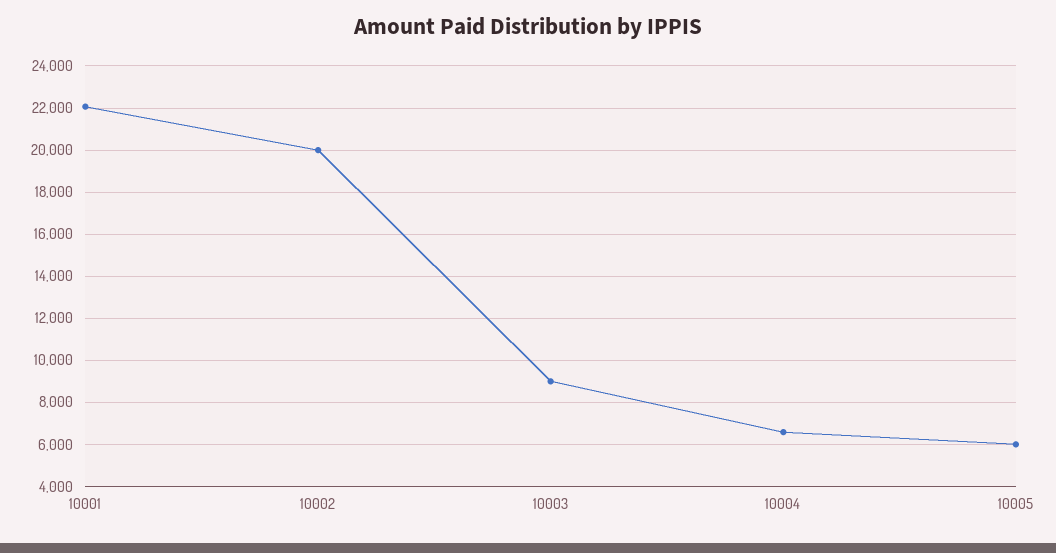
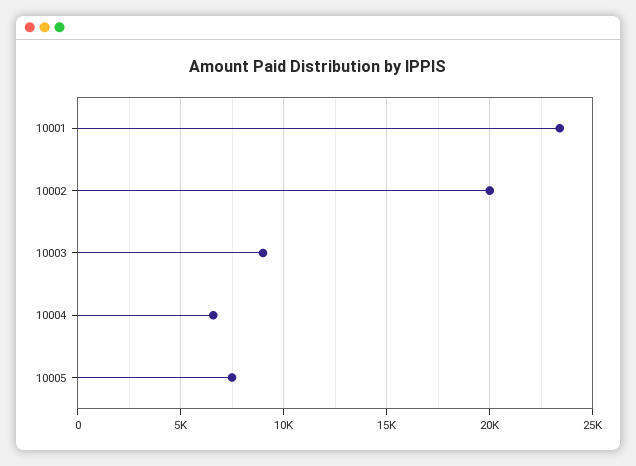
10001: 22000 -> 23500
10005: 6000 -> 7500

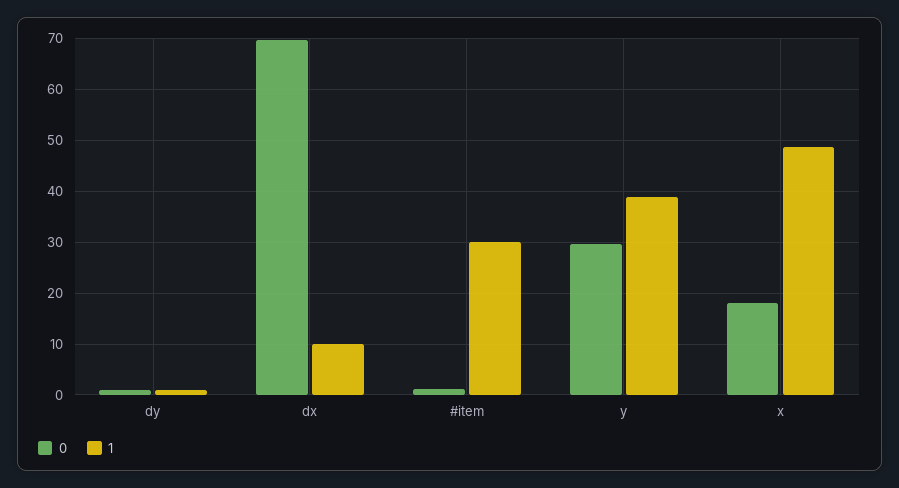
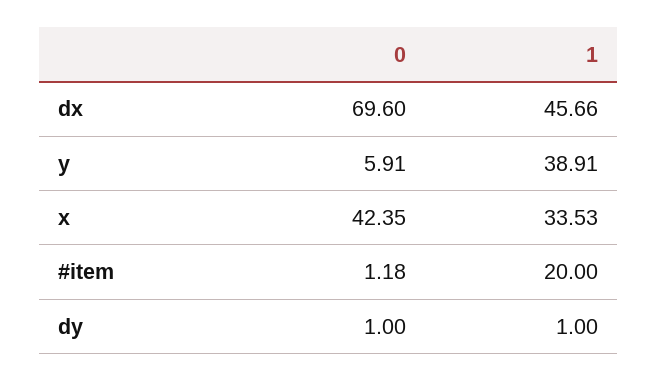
1, dx: 10 -> 45.66
1, #item: 30 -> 20
0, y: 30 -> 5.91
0, x: 18 -> 42.35
1, x: 48 -> 33.53

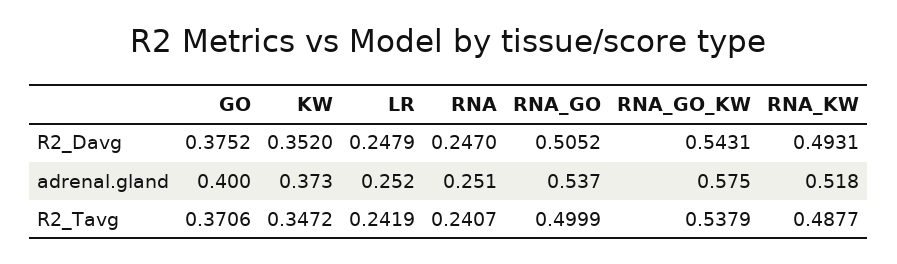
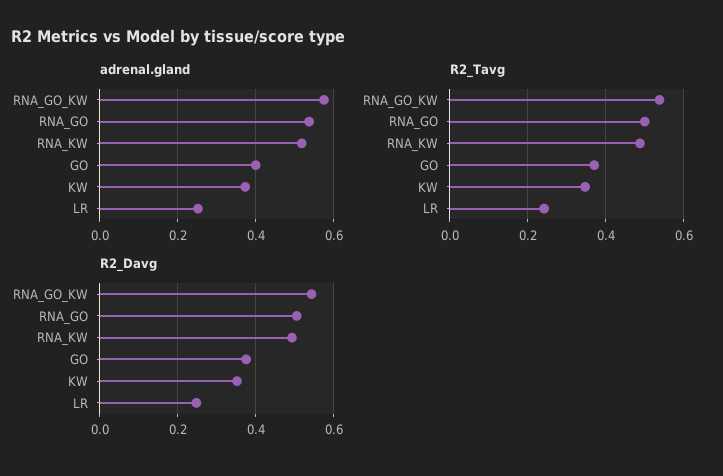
R2_Davg, RNA: 0.247 -> none
adrenal.gland, RNA: 0.251 -> none
R2_Tavg, RNA: 0.2407 -> none

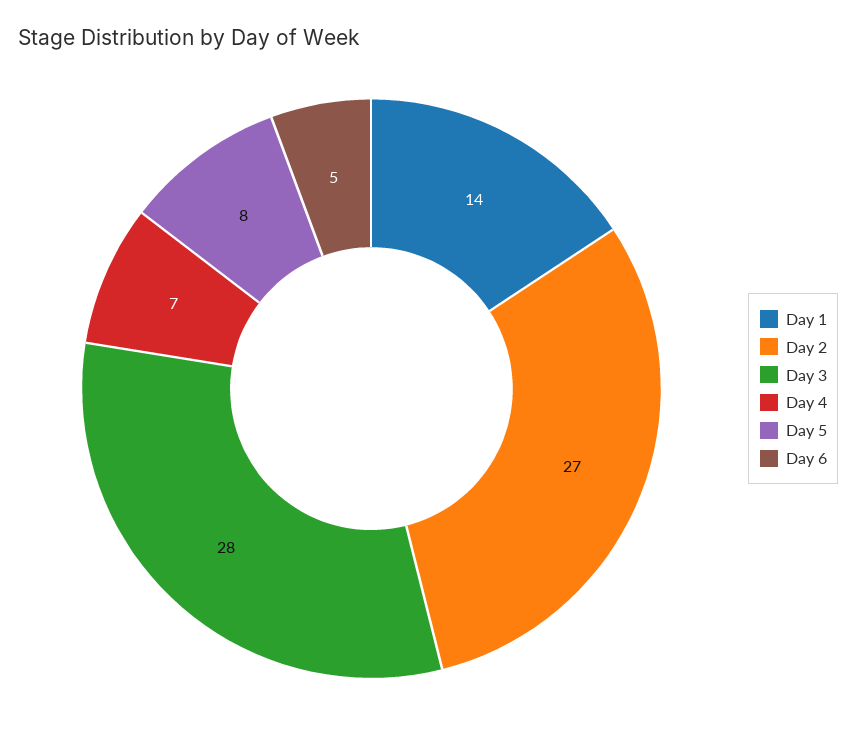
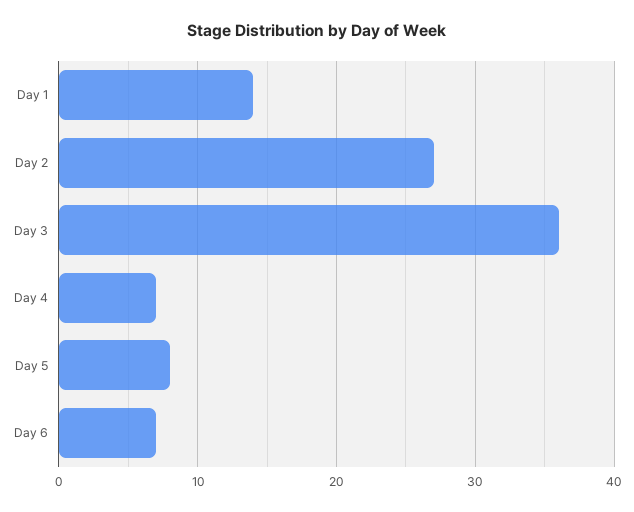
Day 3: 28 -> 36
Day 6: 5 -> 7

* Task *
None of the pictures belong in the copy; transcribe the rest of the data exactly.

* Answer to this exercise *
10001: 22000 -> 23500
10005: 6000 -> 7500

1, dx: 10 -> 45.66
1, #item: 30 -> 20
0, y: 30 -> 5.91
0, x: 18 -> 42.35
1, x: 48 -> 33.53

R2_Davg, RNA: 0.247 -> none
adrenal.gland, RNA: 0.251 -> none
R2_Tavg, RNA: 0.2407 -> none

Day 3: 28 -> 36
Day 6: 5 -> 7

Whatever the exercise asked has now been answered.